In the entries below, find the lines that contain the word "angles" and copy them.

----

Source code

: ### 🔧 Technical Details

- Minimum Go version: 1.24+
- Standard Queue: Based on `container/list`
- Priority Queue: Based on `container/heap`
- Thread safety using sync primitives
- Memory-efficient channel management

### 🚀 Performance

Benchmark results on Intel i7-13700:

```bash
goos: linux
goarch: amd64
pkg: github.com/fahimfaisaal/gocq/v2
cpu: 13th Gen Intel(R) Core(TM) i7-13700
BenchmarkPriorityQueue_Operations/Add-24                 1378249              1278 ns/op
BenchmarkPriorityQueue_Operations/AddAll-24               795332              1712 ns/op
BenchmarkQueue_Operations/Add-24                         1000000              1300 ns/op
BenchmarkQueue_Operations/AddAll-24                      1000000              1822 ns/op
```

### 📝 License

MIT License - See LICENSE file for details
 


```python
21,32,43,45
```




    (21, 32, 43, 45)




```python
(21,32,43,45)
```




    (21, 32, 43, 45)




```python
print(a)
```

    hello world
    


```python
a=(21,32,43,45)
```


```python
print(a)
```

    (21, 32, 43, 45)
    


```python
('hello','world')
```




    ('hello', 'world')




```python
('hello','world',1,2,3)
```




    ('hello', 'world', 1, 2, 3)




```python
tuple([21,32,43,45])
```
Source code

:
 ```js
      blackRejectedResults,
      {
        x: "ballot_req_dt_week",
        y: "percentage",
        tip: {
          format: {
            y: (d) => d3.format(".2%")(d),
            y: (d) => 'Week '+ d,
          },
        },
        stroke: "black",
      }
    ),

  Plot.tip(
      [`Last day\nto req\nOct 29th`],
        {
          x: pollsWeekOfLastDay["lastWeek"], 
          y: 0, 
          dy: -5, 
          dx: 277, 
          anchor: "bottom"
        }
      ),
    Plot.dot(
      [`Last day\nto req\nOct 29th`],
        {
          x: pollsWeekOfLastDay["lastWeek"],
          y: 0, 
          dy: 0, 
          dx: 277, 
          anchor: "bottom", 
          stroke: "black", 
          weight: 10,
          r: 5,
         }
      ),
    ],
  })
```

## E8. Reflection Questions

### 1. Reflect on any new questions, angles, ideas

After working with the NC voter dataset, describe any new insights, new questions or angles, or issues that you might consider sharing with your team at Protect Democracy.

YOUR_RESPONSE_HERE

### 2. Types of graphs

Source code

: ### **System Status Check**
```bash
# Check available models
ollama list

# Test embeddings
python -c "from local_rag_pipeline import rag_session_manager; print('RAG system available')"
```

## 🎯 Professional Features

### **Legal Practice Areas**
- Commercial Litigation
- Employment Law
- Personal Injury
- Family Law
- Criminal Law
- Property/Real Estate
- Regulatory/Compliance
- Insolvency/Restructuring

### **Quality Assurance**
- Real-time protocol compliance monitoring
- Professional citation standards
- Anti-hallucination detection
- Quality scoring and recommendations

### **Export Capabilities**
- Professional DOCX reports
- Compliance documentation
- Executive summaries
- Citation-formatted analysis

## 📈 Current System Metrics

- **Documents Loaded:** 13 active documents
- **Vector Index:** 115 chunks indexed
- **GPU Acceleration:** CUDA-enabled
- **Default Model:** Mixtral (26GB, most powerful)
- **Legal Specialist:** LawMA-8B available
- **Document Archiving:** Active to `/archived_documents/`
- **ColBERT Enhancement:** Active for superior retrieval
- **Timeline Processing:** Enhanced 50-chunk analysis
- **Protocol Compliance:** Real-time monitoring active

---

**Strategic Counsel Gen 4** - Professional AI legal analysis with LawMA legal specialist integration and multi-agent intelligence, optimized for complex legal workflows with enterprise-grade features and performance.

----

### Result
### 1. Reflect on any new questions, angles, ideas
After working with the NC voter dataset, describe any new insights, new questions or angles, or issues that you might consider sharing with your team at Protect Democracy.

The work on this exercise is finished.